### PROBLEM TO SOLVE
After finding "Penghargaan tersebut meliputi" in the material below, output its line and every line after it through the last, exactly, but not the pictures.

START DATA TO USE

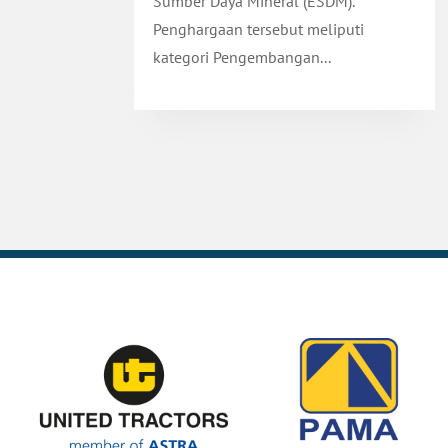
Sumber Daya Mineral (ESDM).
Penghargaan tersebut meliputi
kategori Pengembangan...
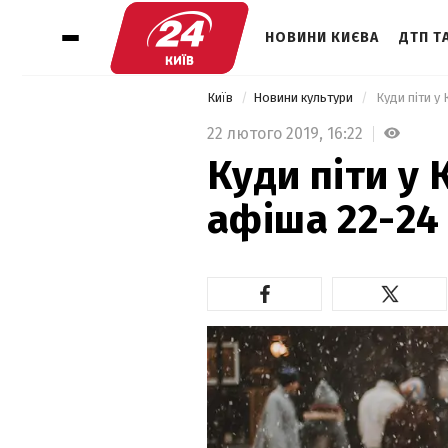
НОВИНИ КИЄВА
ДТП ТА
Київ
Новини культури
 Куди піти у
22 лютого 2019,
16:22
Куди піти у 
афіша 22-24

END DATA TO USE

### ANSWER
Penghargaan tersebut meliputi
kategori Pengembangan...
НОВИНИ КИЄВА
ДТП ТА
Київ
Новини культури
 Куди піти у
22 лютого 2019,
16:22
Куди піти у 
афіша 22-24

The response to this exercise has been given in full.